You want to be liked. You give everyone a chance. Everyone. Including those who are so unsuitable for what they do that it is almost an abomination they are even allowed to do it. I knew that would be your excuse. Family expectations. Friends will be disappointed. Enemies will be made. In other words, you compromise on everything.

And where are the jobs for those who want to work? Yes, you think things will get better with private sector participation. You are truly fond of big words! Government first has to create jobs – if the railways, the airports, the public transport system, all social services are working you would need to staff them won’t you? But you can’t provide jobs because your government is not running the country; you just have a place where those who can, get in to take what they want from the commonwealth.

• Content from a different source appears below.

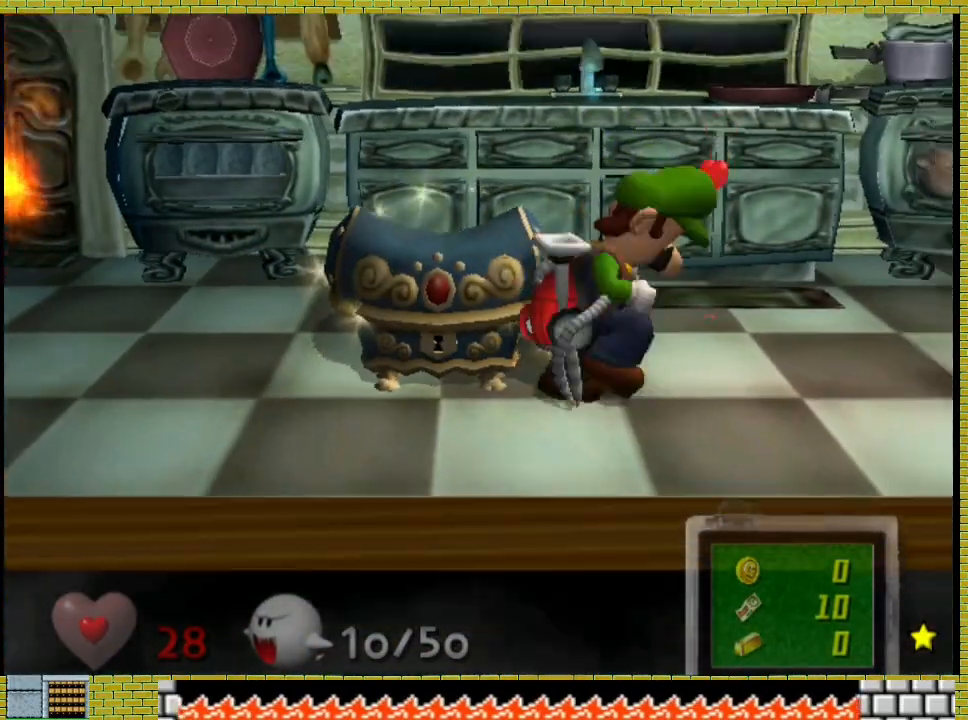
{"dt_ms": 500, "buttons": [], "left_stick": "center", "right_stick": "center", "events": []}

You don’t understand? Under sit.

I can’t apologise for being sarcastic. What do you mean you don’t understand me? Your silly talk about fighting corruption has annoyed me so much I can’t talk anymore. My throat is dry. But a 20 year old whisky can help lubricate my gullet.

Thank you. You have your good bits y’know. How do you intend to pay for this by the way? Come on, tell me - Ah I see…your little arrangement in the office. Mm..This is good whisky. I guess I can’t refuse to keep talking – you’ve given me what I want, I’ll give you the advice you want. I am a fair person. It’s strictly a question of principle – my lack of morality notwithstanding.

In the first place, you cannot fight corruption. You cannot wage a war on me. Y’see, I am not a thing. I am not an idea. I am not a creation of the human intellect such that you can uncreate me or destroy me. Apologies, but I come along with a horde of others who roam around the world looking for somewhere to be left alone to mind our business.

I hear you. You want me to take my business elsewhere. Preferably back to the murky depths of the underworld? It’s not that easy my friend. Haven’t you heard that you can never truly go home? The best of the past survives only in the memory. Ah my throat has dried up again…

I knew you were an intuitive person. An understanding fellow. Yes, please I’ll have another scotch. That expensive contraband you keep at the back of the shelf for the wadded clientele. Yes, that’s the one. Thank you. No, no ice please. I like my whisky undiluted with frozen water. Thank you. Don’t forget, my friend is paying.

He keeps the expensive stuff away from sight. That way he can charge triple for it by saying it’s scarce. Don’t worry, he owes me; he won’t charge you triple; just double.

Aha, what was I saying? I’m not your problem. When people live above their means, and have expectations above their dues, that’s when you have a problem.

It’s even more annoying when the politicians promise to exterminate corruption as if I was a housefly. Now I find that truly annoying and demeaning. But why do I bother? All they have to do is promise you this and you start jumping about. Look, anybody who tells you they will fight corruption is talking nonsense. What you can do is make it difficult for me to thrive; for that you need to establish a reasonable standard of living across the country. Ignore thieves and their money. Stop whining and start working. Decentralise power to the grassroots, and stop throwing money at your problems – creating programmes and offices that only bring money and greed together. Wherever I find these two, I will make my bed there. Make it difficult for me to stay and I will leave. I’m being honest with you because truth is a good thing if told at the right time. And right now you are drunk.

Well, you certainly can’t go in to work now. C’mon, try and stand up. You still haven’t paid for the drinks. Your wallet is in your left pocket. Yes, that’s it. Thank you for spending so much time and money on me. I hope I haven’t cleaned out your savings. Oh you do have a lot still in there. You really must tell me more about this arrangement in your office…

Should we go back to your place tonight? Good good. I have enjoyed my time with you so far. You too? Fantastic! You don’t know how glad I am to hear that. We're practically family now. Let’s go home.